TAREA.
Transcribe sin cambios el pasaje del texto sobre la enfermedad de Samantha Stosur que va desde "Se llamaba Lyme" hasta "atención, desde luego.".

TEXTO PARA LEER.
Tras la bola

Hablaremos de tenis, aunque también de viajes, ciudades, culturas y periodismo en primera línea de batalla. Porque hay cosas que no se ven, pero tampoco se cuentan.

 

Samantha Stosur, en Roland Garros.

Samantha Stosur, en Roland Garros. Reuters

Se llamaba Lyme

La primera señal fue un bulto. Durante Wimbledon 2007, Samantha Stosur se encontró con algo en su cuello que antes no estaba ahí. Y se preocupó lo mismo que cualquier persona al descubrir un cuerpo extraño, desconocido. Hasta ese momento, la australiana había hecho méritos en el circuito de dobles (llegando al número uno del mundo y ganando dos grandes), labrándose una buena fama en el vestuario como doblista. Antes de ese día, sin embargo, sus méritos individuales eran escasos (tres finales perdidas y una cuarta ronda en el Abierto de Australia como mejor resultado en un Grand Slam). Nada que llamase la atención, desde luego.


Pasó el tiempo, pero el bulto no se movió ni un milímetro. Al contrario, dejó paso a la hinchazón en la cara, en las manos y también en los pies. Aquello fue demasiado rápido. En unos días, Stosur tenía una erupción cutánea por todo el cuerpo, como las señales que deja la varicela en un niño pequeño, marcando inconfundiblemente la piel con tonos rojizos. La australiana estaba cansada, solo quería quedarse en la cama y dormir más de 10 horas sin que eso fuese suficiente. Ella, una competidora de pulmones envidiables, se ahogaba con pensar únicamente en poner los pies en el suelo. ¿Cómo era posible? La preocupación, claro, pasó a ser una prioridad en su vida.

Superar las 200 pulsaciones por minuto era algo habitual para el corazón de Stosur. Respirar con normalidad suponía un reto y dar dos pasos sin ahogarse el desafío total. No podía coordinar sus movimientos, tener el control de su cuerpo. Ya había empezado a ver borroso cuando fue al hospital para ver qué le pasaba, buscando respuesta a un bulto que se había transformado en algo incontrolable. No fue la primera vez: necesitó volver varias ocasiones, someterse a mil pruebas y escuchar varios diagnósticos erróneos (rubeola, sinusitis, una meningitis…) hasta dar con el correcto, tan extraño como peligroso.

DATOS PARA REVISAR.

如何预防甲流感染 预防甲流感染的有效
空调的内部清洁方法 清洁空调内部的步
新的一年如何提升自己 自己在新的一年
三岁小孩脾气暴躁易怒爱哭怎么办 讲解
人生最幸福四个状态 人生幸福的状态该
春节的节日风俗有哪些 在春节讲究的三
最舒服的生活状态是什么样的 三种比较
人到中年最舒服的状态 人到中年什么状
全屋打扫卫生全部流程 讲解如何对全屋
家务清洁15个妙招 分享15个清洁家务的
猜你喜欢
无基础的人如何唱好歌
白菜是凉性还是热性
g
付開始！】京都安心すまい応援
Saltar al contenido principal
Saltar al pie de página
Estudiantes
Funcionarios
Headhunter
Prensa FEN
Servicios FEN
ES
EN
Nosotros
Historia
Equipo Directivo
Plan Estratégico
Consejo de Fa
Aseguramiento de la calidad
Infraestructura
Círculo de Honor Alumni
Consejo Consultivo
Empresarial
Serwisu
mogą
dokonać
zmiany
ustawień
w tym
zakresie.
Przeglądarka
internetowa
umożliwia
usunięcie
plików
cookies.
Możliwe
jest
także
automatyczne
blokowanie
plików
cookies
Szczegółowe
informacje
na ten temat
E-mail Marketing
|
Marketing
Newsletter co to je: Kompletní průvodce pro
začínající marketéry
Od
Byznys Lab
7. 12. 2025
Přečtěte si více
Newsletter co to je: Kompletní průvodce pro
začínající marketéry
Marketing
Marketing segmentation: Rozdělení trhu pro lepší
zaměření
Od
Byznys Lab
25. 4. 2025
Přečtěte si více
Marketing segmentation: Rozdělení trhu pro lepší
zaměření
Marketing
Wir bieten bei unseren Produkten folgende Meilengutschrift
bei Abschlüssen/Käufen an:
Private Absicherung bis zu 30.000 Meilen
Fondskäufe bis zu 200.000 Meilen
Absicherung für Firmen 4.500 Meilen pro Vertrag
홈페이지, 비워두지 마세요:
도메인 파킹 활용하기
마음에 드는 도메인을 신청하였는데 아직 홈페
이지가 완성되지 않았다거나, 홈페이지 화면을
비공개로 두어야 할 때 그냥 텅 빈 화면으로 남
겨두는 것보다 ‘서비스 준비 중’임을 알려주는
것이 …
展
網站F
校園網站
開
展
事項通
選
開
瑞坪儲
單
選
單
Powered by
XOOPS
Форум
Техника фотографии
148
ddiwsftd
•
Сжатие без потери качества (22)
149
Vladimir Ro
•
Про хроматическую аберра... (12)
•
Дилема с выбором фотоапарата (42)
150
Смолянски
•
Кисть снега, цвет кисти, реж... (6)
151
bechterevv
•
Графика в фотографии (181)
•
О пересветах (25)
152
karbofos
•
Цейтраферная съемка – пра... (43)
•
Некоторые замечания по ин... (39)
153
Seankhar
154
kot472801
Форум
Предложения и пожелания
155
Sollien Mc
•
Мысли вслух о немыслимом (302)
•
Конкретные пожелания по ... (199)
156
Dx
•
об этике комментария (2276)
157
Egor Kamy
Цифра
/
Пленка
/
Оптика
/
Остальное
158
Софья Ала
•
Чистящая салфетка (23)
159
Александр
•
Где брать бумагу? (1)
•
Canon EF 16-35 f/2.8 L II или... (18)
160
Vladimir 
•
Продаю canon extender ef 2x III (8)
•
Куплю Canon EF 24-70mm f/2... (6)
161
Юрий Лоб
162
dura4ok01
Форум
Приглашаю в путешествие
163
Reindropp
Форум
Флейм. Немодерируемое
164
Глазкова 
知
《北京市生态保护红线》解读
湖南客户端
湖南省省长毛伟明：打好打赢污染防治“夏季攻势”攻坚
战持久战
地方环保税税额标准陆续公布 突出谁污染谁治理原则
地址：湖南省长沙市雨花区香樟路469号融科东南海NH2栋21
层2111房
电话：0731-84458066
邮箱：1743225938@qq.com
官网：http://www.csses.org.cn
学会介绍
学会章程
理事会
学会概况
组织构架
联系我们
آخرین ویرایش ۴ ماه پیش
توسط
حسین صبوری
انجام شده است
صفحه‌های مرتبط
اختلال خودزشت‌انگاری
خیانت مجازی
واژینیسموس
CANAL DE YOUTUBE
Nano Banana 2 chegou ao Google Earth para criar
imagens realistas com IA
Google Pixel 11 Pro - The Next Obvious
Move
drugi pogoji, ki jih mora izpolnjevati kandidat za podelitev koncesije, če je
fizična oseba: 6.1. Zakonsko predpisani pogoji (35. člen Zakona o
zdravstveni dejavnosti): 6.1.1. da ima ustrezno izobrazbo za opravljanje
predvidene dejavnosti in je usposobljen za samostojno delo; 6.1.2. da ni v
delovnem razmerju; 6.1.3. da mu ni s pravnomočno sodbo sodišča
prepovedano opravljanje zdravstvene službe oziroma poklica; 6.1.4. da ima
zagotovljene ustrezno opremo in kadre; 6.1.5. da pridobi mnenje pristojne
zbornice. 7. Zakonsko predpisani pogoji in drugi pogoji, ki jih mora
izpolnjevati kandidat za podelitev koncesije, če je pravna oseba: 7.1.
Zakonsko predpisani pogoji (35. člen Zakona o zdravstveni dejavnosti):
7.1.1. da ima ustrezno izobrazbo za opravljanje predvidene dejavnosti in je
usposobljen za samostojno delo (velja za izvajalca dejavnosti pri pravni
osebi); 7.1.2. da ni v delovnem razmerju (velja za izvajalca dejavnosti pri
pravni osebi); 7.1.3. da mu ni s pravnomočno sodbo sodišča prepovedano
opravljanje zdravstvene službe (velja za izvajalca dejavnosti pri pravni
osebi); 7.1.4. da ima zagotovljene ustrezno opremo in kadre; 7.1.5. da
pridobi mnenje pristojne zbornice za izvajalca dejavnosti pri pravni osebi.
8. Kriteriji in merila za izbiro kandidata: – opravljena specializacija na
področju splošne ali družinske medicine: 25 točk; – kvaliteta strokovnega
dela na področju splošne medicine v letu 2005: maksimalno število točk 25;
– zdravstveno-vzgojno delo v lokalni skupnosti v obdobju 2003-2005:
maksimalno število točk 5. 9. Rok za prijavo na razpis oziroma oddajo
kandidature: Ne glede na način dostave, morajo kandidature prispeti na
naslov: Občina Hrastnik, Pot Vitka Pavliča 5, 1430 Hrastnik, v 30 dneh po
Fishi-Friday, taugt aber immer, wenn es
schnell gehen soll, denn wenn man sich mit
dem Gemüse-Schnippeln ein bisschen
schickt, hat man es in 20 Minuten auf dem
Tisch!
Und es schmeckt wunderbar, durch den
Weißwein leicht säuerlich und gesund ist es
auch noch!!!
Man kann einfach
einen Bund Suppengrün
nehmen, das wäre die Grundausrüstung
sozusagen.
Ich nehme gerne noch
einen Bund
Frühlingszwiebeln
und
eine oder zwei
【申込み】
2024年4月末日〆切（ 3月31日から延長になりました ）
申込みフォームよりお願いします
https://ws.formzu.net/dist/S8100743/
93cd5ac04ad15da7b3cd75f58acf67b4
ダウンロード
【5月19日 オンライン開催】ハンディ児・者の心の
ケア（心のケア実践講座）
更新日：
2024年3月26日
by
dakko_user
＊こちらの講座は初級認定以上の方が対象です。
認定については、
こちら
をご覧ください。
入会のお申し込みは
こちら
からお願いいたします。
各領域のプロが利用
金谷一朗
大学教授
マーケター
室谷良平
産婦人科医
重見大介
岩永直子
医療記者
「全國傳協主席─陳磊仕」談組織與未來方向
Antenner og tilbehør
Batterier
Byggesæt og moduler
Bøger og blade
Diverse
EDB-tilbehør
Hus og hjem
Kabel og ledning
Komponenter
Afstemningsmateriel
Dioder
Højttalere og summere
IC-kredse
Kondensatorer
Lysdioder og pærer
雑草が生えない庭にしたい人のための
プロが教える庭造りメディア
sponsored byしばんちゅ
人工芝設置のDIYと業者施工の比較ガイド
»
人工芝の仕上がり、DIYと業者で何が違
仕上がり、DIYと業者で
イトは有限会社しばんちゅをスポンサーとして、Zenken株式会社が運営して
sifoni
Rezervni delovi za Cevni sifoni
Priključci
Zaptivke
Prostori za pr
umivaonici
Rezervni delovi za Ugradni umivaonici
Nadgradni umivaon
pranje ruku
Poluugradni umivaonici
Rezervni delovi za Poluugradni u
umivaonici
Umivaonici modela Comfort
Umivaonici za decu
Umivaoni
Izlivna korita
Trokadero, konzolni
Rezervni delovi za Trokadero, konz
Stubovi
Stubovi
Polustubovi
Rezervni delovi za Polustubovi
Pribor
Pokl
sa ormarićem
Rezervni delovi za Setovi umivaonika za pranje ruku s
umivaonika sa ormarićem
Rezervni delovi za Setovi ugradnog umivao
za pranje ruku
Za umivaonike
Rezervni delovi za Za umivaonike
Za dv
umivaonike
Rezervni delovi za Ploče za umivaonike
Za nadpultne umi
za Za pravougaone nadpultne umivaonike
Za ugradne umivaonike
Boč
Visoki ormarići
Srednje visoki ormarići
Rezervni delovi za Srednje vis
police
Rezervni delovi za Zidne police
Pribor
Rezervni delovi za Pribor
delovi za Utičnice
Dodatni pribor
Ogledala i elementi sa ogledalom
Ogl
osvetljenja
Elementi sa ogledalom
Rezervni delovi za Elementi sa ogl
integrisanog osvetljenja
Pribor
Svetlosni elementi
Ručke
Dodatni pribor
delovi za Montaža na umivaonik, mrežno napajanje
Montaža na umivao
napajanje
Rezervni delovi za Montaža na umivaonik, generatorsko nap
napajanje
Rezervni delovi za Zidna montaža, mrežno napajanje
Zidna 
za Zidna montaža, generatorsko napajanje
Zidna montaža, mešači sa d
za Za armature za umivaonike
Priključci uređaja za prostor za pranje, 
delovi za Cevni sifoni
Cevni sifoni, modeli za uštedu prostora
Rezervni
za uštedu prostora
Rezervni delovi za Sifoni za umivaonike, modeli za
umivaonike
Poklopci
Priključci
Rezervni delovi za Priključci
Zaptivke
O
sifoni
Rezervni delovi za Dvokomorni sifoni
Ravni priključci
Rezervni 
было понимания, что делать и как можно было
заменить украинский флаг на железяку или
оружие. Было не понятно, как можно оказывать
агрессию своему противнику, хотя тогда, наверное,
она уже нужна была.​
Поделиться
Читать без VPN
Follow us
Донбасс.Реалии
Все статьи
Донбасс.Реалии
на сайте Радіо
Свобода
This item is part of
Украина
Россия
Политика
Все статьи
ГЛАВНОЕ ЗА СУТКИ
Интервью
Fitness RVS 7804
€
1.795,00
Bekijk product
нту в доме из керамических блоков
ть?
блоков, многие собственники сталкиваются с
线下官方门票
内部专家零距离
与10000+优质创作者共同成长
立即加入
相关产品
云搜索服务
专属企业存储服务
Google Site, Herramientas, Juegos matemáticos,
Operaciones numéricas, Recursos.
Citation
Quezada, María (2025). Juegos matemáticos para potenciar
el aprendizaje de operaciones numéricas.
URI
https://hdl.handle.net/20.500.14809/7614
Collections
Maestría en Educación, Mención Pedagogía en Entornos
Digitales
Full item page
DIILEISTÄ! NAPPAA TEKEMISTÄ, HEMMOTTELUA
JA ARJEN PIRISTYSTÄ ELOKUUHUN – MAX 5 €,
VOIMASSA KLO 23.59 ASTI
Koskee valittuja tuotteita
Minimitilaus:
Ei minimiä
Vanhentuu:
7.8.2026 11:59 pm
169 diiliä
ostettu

SOLUCIÓN.
Se llamaba Lyme

La primera señal fue un bulto. Durante Wimbledon 2007, Samantha Stosur se encontró con algo en su cuello que antes no estaba ahí. Y se preocupó lo mismo que cualquier persona al descubrir un cuerpo extraño, desconocido. Hasta ese momento, la australiana había hecho méritos en el circuito de dobles (llegando al número uno del mundo y ganando dos grandes), labrándose una buena fama en el vestuario como doblista. Antes de ese día, sin embargo, sus méritos individuales eran escasos (tres finales perdidas y una cuarta ronda en el Abierto de Australia como mejor resultado en un Grand Slam). Nada que llamase la atención, desde luego.